[Opening SUPPLIED RECORDS section]

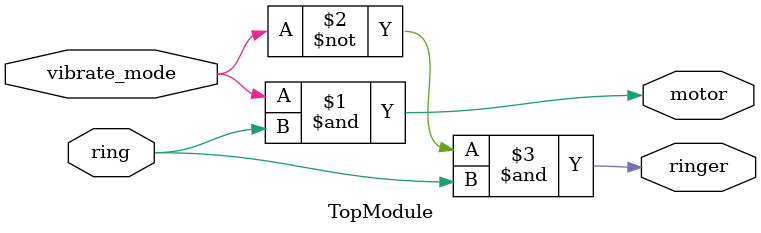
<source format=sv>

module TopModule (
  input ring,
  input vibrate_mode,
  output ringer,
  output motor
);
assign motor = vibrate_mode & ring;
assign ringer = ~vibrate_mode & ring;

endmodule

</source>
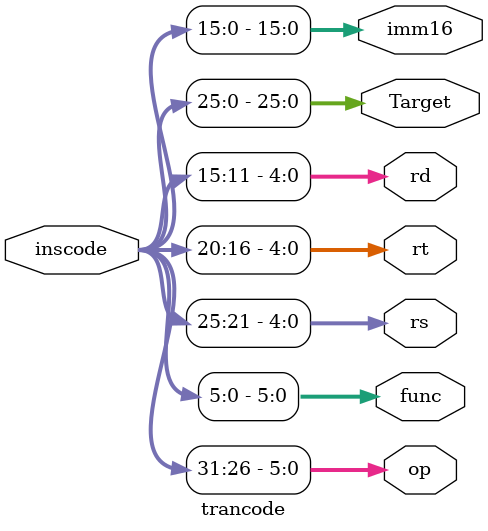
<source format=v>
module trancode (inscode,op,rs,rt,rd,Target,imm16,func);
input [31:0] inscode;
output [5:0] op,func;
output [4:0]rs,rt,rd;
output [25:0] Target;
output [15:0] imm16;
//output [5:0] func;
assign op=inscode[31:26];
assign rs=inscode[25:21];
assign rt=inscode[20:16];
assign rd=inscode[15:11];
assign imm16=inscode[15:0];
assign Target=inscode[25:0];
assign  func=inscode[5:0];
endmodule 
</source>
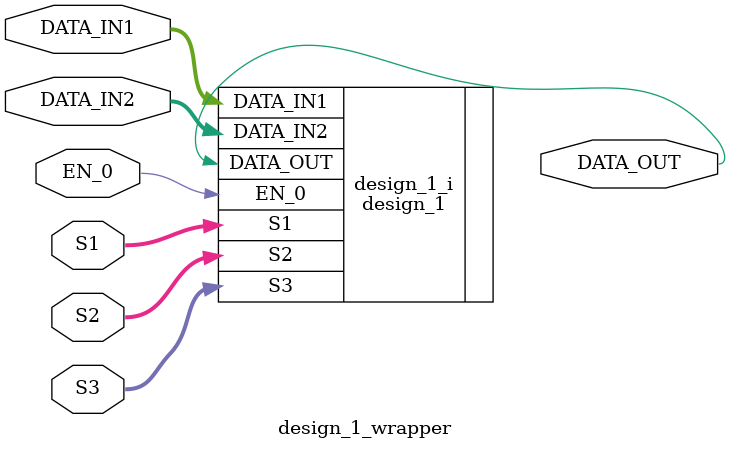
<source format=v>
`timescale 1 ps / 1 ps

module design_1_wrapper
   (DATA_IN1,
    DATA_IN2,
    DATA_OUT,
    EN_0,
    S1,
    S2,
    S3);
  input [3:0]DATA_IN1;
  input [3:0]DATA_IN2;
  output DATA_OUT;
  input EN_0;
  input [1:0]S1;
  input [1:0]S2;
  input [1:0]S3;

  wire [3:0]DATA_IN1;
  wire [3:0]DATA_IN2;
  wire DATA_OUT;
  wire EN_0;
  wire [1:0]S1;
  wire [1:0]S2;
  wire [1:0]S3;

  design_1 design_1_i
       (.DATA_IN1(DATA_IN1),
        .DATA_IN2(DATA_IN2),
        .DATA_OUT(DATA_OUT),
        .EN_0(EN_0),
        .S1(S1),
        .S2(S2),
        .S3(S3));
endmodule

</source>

[Closing SUPPLIED RECORDS section]

▶ **JOB ITEM**:
Your copy should match the records word for word, with the pictures removed.

▶ **RESPONSE TO THIS EXERCISE**:
<source format=sv>

module TopModule (
  input ring,
  input vibrate_mode,
  output ringer,
  output motor
);
assign motor = vibrate_mode & ring;
assign ringer = ~vibrate_mode & ring;

endmodule

</source>
<source format=v>
module trancode (inscode,op,rs,rt,rd,Target,imm16,func);
input [31:0] inscode;
output [5:0] op,func;
output [4:0]rs,rt,rd;
output [25:0] Target;
output [15:0] imm16;
//output [5:0] func;
assign op=inscode[31:26];
assign rs=inscode[25:21];
assign rt=inscode[20:16];
assign rd=inscode[15:11];
assign imm16=inscode[15:0];
assign Target=inscode[25:0];
assign  func=inscode[5:0];
endmodule 
</source>
<source format=v>
`timescale 1 ps / 1 ps

module design_1_wrapper
   (DATA_IN1,
    DATA_IN2,
    DATA_OUT,
    EN_0,
    S1,
    S2,
    S3);
  input [3:0]DATA_IN1;
  input [3:0]DATA_IN2;
  output DATA_OUT;
  input EN_0;
  input [1:0]S1;
  input [1:0]S2;
  input [1:0]S3;

  wire [3:0]DATA_IN1;
  wire [3:0]DATA_IN2;
  wire DATA_OUT;
  wire EN_0;
  wire [1:0]S1;
  wire [1:0]S2;
  wire [1:0]S3;

  design_1 design_1_i
       (.DATA_IN1(DATA_IN1),
        .DATA_IN2(DATA_IN2),
        .DATA_OUT(DATA_OUT),
        .EN_0(EN_0),
        .S1(S1),
        .S2(S2),
        .S3(S3));
endmodule

</source>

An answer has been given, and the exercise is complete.